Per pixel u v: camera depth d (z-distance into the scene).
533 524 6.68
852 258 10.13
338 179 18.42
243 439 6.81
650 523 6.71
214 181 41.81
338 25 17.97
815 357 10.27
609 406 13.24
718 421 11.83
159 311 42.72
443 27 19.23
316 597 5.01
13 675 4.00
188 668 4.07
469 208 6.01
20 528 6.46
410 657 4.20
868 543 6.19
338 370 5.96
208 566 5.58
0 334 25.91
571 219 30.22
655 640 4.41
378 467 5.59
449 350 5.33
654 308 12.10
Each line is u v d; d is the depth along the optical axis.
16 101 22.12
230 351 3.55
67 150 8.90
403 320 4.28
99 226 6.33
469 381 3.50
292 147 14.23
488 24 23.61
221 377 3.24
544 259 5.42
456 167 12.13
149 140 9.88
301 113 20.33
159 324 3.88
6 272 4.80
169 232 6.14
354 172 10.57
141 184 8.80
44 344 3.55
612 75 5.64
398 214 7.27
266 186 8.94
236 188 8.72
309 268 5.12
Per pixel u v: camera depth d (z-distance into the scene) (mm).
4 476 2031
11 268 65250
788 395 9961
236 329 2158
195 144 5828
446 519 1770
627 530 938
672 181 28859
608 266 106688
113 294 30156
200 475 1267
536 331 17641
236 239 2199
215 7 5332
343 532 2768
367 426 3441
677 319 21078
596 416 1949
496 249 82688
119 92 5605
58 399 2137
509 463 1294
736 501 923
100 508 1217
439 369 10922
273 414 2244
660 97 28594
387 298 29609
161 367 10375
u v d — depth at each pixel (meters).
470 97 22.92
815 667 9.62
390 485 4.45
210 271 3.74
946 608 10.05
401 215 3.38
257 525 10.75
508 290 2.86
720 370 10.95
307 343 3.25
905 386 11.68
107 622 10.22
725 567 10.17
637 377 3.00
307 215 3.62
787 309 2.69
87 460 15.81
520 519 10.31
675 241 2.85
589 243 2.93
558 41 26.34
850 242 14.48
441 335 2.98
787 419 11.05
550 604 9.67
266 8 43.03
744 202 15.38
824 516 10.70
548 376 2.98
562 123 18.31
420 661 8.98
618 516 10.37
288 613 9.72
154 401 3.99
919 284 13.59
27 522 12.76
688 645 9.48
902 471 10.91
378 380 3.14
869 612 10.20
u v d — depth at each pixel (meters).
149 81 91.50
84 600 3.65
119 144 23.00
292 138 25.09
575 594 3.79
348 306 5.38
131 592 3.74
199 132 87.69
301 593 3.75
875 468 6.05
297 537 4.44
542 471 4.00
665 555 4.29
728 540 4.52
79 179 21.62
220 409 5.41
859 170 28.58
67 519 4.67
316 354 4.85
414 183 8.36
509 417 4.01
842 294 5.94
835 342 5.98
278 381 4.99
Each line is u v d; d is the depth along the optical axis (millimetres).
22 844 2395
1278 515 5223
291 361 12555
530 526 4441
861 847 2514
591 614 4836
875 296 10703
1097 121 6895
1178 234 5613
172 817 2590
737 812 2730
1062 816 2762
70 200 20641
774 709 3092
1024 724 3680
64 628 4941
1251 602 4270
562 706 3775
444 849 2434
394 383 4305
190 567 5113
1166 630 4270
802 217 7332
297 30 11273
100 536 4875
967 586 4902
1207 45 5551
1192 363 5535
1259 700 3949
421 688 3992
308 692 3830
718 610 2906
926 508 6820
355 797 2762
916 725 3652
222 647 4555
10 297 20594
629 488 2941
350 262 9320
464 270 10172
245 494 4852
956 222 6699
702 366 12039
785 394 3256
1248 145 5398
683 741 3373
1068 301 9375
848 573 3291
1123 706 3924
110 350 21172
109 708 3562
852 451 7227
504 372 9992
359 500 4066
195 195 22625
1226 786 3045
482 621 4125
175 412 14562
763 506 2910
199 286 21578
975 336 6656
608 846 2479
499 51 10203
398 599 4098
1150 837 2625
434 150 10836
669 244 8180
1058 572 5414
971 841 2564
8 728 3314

* Activity: Taking the entries above, write out exactly the lines starting with the line containing "169 232 6.14" and going on through the line containing "307 343 3.25", both included, and nothing else.

* Answer:
169 232 6.14
354 172 10.57
141 184 8.80
44 344 3.55
612 75 5.64
398 214 7.27
266 186 8.94
236 188 8.72
309 268 5.12
Per pixel u v: camera depth d (z-distance into the scene) (mm).
4 476 2031
11 268 65250
788 395 9961
236 329 2158
195 144 5828
446 519 1770
627 530 938
672 181 28859
608 266 106688
113 294 30156
200 475 1267
536 331 17641
236 239 2199
215 7 5332
343 532 2768
367 426 3441
677 319 21078
596 416 1949
496 249 82688
119 92 5605
58 399 2137
509 463 1294
736 501 923
100 508 1217
439 369 10922
273 414 2244
660 97 28594
387 298 29609
161 367 10375
u v d — depth at each pixel (meters).
470 97 22.92
815 667 9.62
390 485 4.45
210 271 3.74
946 608 10.05
401 215 3.38
257 525 10.75
508 290 2.86
720 370 10.95
307 343 3.25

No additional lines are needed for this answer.